Hi, I’m Meghan.

I am a writer and environmentalist sharing my passion for creativity, sustainability, and the outdoors.

Perfectionism in Creativity

Perfectionism in Creativity

Where do you go, when you go to write? Is there a specific place in your mind that you think of to help clear your thoughts? Are there certain thoughts that prevent you from getting very far? Sometimes, I stare at the computer screen and pick at my nails until I give up and return to whatever else I was doing before writing. Sometimes, I’ll write a few sentences but will get sidetracked by how I want my writing to be. Then there are the times when I’ll write something that I like and guard it like gold, afraid to touch it, as if editing it or sharing it would smother the place in my mind where it came from. Getting through the personal pressure of perfection is something that I have struggled with for years, and it’s always found its way into my mind each time I sit down to create.

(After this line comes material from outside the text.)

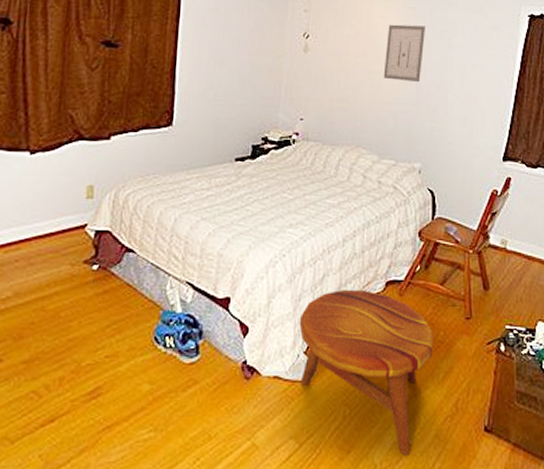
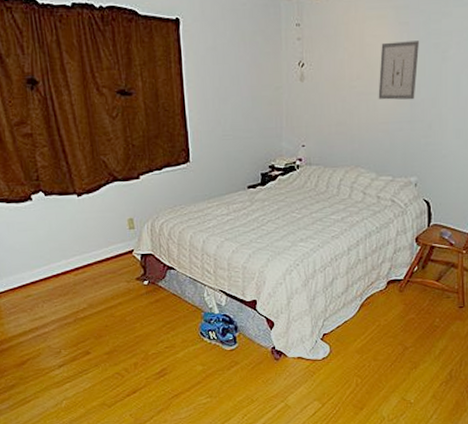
side table: present [299,290,433,456] -> none [315,289,430,411]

Recently, I read Big Magic by Elizabeth Gilbert, the same author who wrote the bestselling novel Eat, Pray, Love. She talks about perfectionism, and how it is born out of fear. In her creative practice, she takes to speaking to her fear directly, to let it know that while it will be present, she will not be listening. I was so inspired by this idea; maybe there is no way of ridding fear entirely, and waiting for the “right” time to sit down and write could render one waiting for years, perhaps forever. It’s not something that I want for myself. Gilbert explains that she never held herself to be a great writer, only a consistent one. And, since she’d never put pressure on herself to write exquisitely well in everything she did, there were no hard feelings when what she produced was mediocre.

It sounds easy, in theory: just wave at fear as it passes you by — no need to have a full conversation with it. The problem that I have realized is that, through ignoring the issue of perfectionism over the years, it has become so ingrained in my creative process that I don’t even realize it’s the one steering, instead of my imagination or intuition.

This blog is an experiment of sorts: to push me out of my comfort zone and to write frequently, even when I feel that what I am creating is mediocre at best. Because, odds are, it’s really not as bad as I think it is. Or maybe it is trash in someone’s eyes; it doesn’t really matter. What matters, is that writing makes me feel good. In the end, that’s all it should be about, anyway.